Regarding claim 17, Miao discloses wherein the at least one memory and the computer program code are further configured to, with the at least one processor, cause the apparatus at least to perform to:
transmitting, to the one or more devices, the updated one or more local learned models (the server can then transmit the updated global machine learning model to each of the respective computing devices, each of which can subsequently aggregate this updated global machine learning model with the personalized machine learning model already on the respective computing device. A process of aggregation can be performed by each of the computing devices using any of a number of techniques, some of which are described below, paragraph 0017(.,
Regarding claim 18, Miao discloses wherein the one or more devices are members of a predetermined group of devices (In some implementations, a user of a client device has to "opt-in" or take other affirmative action before personalized machine learning can occur, paragraph 00014 – devices belong to a group of devices that are predetermined).
Regarding claim 19, Miao discloses wherein the at least one memory and the computer program code are further configured to, with the at least one processor, cause the apparatus at least to perform: 
identifying from which device each of the plurality of data sets is received from such that the generated local parameters are particular to each of the identified devices (characteristics of machine learning 208A-C change in accordance with particular users of client devices 206A-C. For example, machine learning 208A hosted by client device 206A and operated by a particular user can be different from machine learning 208B hosted by client device 206B and operated by another particular user. Behaviors and/or personal information of a user of a client device are considered for modifying various parameters of machine learning hosted by the client device. Behaviors of the user or personal information collected over a predetermined time can be considered. For example, machine learning 208A can be modified based, at least in part, on historical use patterns, behaviors, and/or personal information of a user of client device 206A over a period of time, such as hours, days, months, and so on. Accordingly, modification of machine learning 208A can continue with time, and become more personal to the particular user of client device 208A. A number of benefits result from machine learning 208A becoming more personal to the particular user. Among such benefits, precision of output of machine learning 208A increases, efficiency (e.g., speed) of operation of machine learning 208A increases, and memory footprint of machine learning 208A decreases, just to name a few example benefits. Additionally or alternatively, users may be allowed to opt out of the use of personal/private information to personalize the machine learning, paragraph 0043).
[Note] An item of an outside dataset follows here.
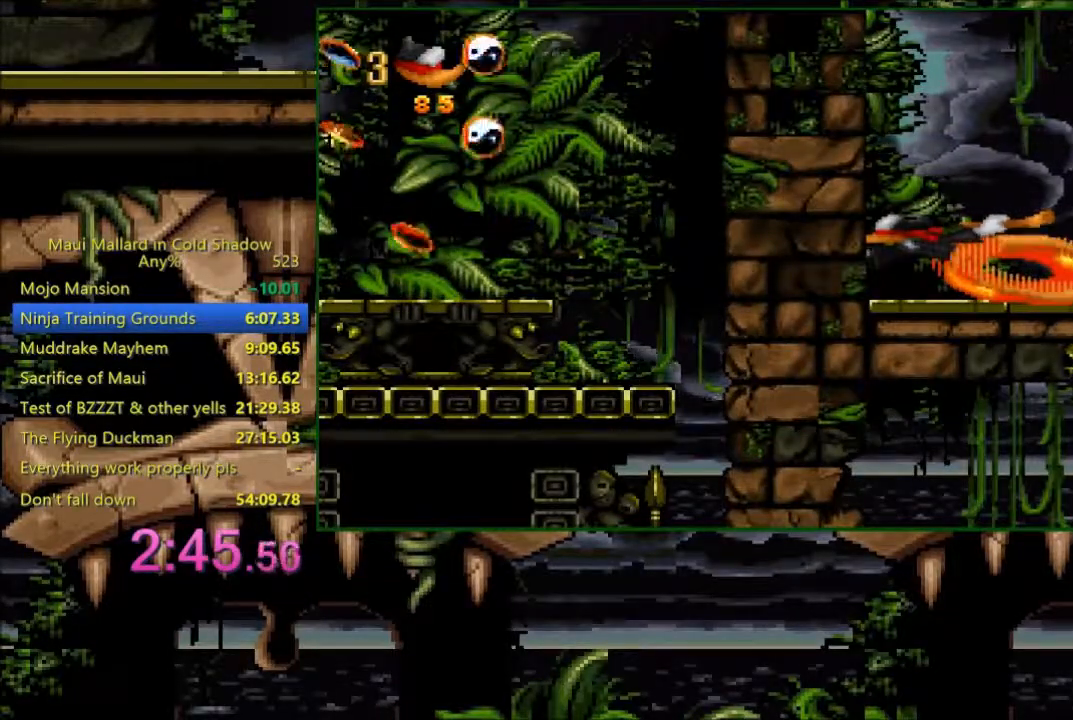
{"dt_ms": 500, "buttons": ["DPAD_LEFT"], "events": []}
Regarding claim 21, Miao discloses wherein the at least one memory and the computer program code are further configured to, with the at least one processor, cause the apparatus at least to perform:
normalizing the plurality of data sets and/or using the plurality of data sets to capture high-order correlations (distributions of features of a number of users of client devices can be aggregated by a process of normalizing distributions of the individual users based on information collected locally by the individual client devices. Such a process, which can be performed by a server and/or by the individual client devices, can lead to an aggregated distribution that can be resolved. Such a resolved aggregated distribution can have a clearly definable (e.g. non-ambiguous) classification boundary, which can be incorporated into an updated (e.g., further personalized) machine learning model (paragraph 0022).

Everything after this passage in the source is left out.